* [TASK INSTRUCTIONS]:
List every line in the items below that contains the string "ensuring". Case counts.

* [DATA PROVIDED]:

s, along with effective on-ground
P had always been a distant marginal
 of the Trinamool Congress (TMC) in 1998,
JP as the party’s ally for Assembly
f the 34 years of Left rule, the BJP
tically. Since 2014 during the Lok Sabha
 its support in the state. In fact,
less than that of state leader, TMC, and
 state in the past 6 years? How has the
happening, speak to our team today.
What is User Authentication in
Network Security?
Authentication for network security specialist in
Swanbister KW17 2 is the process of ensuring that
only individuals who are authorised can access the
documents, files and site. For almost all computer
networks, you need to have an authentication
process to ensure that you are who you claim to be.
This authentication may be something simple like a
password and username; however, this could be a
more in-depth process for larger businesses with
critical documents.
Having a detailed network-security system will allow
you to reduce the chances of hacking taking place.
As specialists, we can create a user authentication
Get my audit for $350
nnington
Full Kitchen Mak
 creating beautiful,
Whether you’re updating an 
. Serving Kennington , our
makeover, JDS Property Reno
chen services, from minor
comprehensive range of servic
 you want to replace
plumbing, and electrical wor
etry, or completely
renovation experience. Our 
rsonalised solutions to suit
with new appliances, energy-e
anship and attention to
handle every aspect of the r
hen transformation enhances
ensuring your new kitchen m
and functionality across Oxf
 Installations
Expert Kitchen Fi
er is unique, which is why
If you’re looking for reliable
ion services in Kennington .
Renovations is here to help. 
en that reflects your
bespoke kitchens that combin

* [RESULT]:
Swanbister KW17 2 is the process of ensuring that
ensuring your new kitchen m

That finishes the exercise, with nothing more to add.